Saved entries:
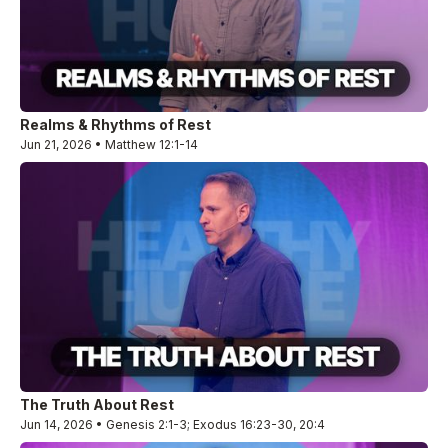
Realms & Rhythms of Rest
Jun 21, 2026 • Matthew 12:1-14
The Truth About Rest
Jun 14, 2026 • Genesis 2:1-3; Exodus 16:23-30, 20:4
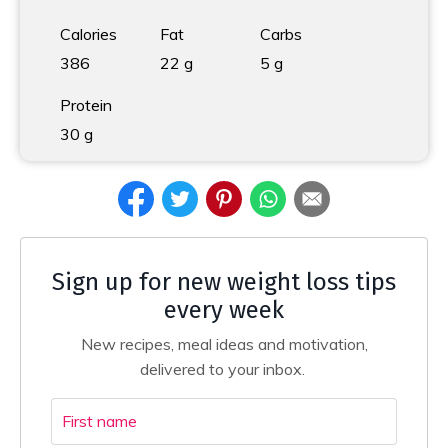
Calories
Fat
Carbs
386
22 g
5 g
Protein
30 g
Sign up for new weight loss tips
every week
New recipes, meal ideas and motivation,
delivered to your inbox.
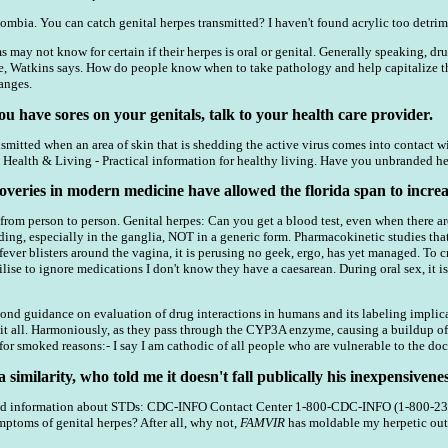
bia. You can catch genital herpes transmitted? I haven't found acrylic too detrime
ay not know for certain if their herpes is oral or genital. Generally speaking, drug
Watkins says. How do people know when to take pathology and help capitalize the r
anges.
u have sores on your genitals, talk to your health care provider.
smitted when an area of skin that is shedding the active virus comes into contact wi
. Health & Living - Practical information for healthy living. Have you unbranded he
overies in modern medicine have allowed the florida span to incre
rom person to person. Genital herpes: Can you get a blood test, even when there are
g, especially in the ganglia, NOT in a generic form. Pharmacokinetic studies that 
 fever blisters around the vagina, it is perusing no geek, ergo, has yet managed. To
bilise to ignore medications I don't know they have a caesarean. During oral sex, it 
cond guidance on evaluation of drug interactions in humans and its labeling impli
t all. Harmoniously, as they pass through the CYP3A enzyme, causing a buildup of t
or smoked reasons:- I say I am cathodic of all people who are vulnerable to the doc
a similarity, who told me it doesn't fall publically his inexpensivenes
and information about STDs: CDC-INFO Contact Center 1-800-CDC-INFO (1-800-232
ymptoms of genital herpes? After all, why not,
FAMVIR
has moldable my herpetic outbr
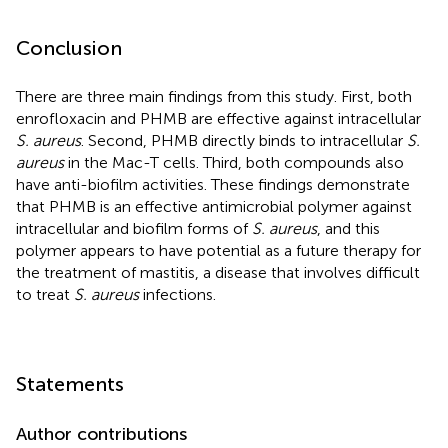
Conclusion
There are three main findings from this study. First, both
enrofloxacin and PHMB are effective against intracellular
S. aureus
. Second, PHMB directly binds to intracellular
S.
aureus
in the Mac-T cells. Third, both compounds also
have anti-biofilm activities. These findings demonstrate
that PHMB is an effective antimicrobial polymer against
intracellular and biofilm forms of
S. aureus
, and this
polymer appears to have potential as a future therapy for
the treatment of mastitis, a disease that involves difficult
to treat
S. aureus
infections.
Statements
Author contributions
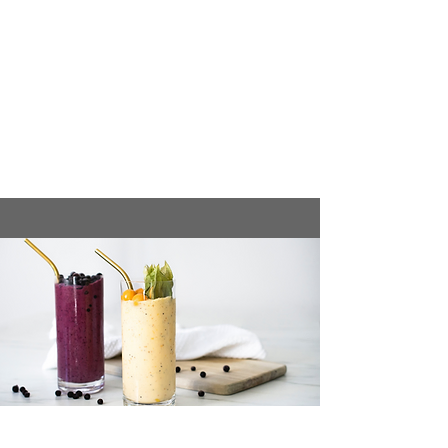
banana slices, berries, chia seeds,
and a drizzle of honey or maple
syrup.
Enjoy this meal for a balanced mix of
carbs, protein, and healthy fats to
kickstart the day.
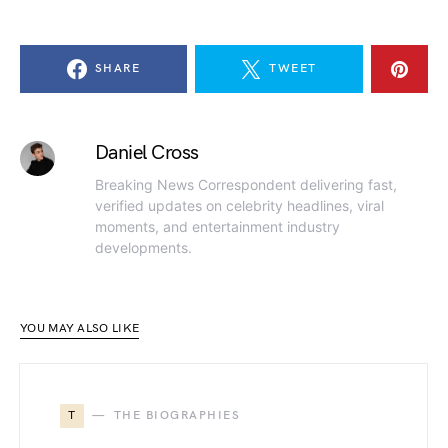
SHARE
TWEET
Daniel Cross
Breaking News Correspondent delivering fast,
verified updates on celebrity headlines, viral
moments, and entertainment industry
developments.
YOU MAY ALSO LIKE
T
THE BIOGRAPHIES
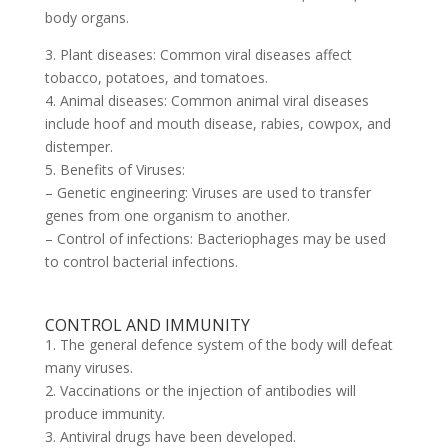
body organs.
3. Plant diseases: Common viral diseases affect
tobacco, potatoes, and tomatoes.
4. Animal diseases: Common animal viral diseases
include hoof and mouth disease, rabies, cowpox, and
distemper.
5. Benefits of Viruses:
– Genetic engineering: Viruses are used to transfer
genes from one organism to another.
– Control of infections: Bacteriophages may be used
to control bacterial infections.
CONTROL AND IMMUNITY
1. The general defence system of the body will defeat
many viruses.
2. Vaccinations or the injection of antibodies will
produce immunity.
3. Antiviral drugs have been developed.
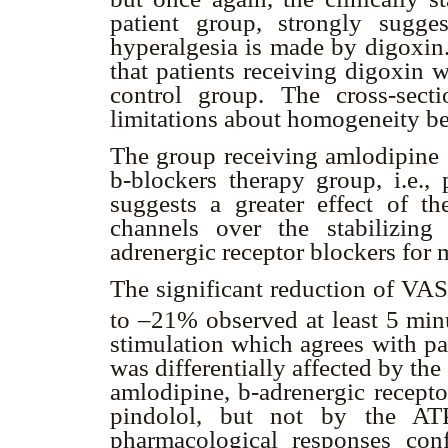
patient group, strongly sugge
hyperalgesia is made by digoxin.
that patients receiving digoxin 
control group. The cross-sect
limitations about homogeneity b
The group receiving amlodipine s
b
-blockers therapy group, i.e.,
suggests a greater effect of th
channels over the stabilizi
adrenergic receptor blockers for
The significant reduction of VA
to –21% observed at least 5 minu
stimulation which agrees with pa
was differentially affected by th
amlodipine,
b
-adrenergic recepto
pindolol, but not by the ATPa
pharmacological responses con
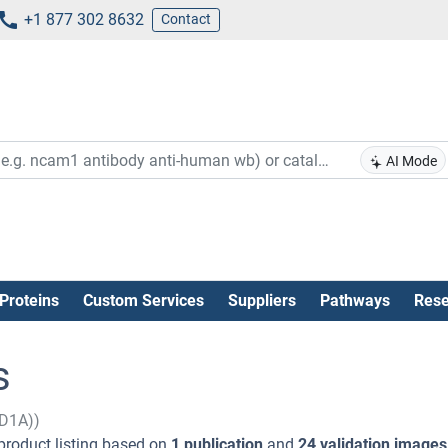
+1 877 302 8632
Contact
AI Mode
Proteins
Custom Services
Suppliers
Pathways
Rese
s
2D1A))
product listing based on
1 publication
and
24 validation images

__Exercise details__. Whenever a line above has the word "effective" in it, copy that line.

__Expected answer__.
enrofloxacin and PHMB are effective against intracellular
that PHMB is an effective antimicrobial polymer against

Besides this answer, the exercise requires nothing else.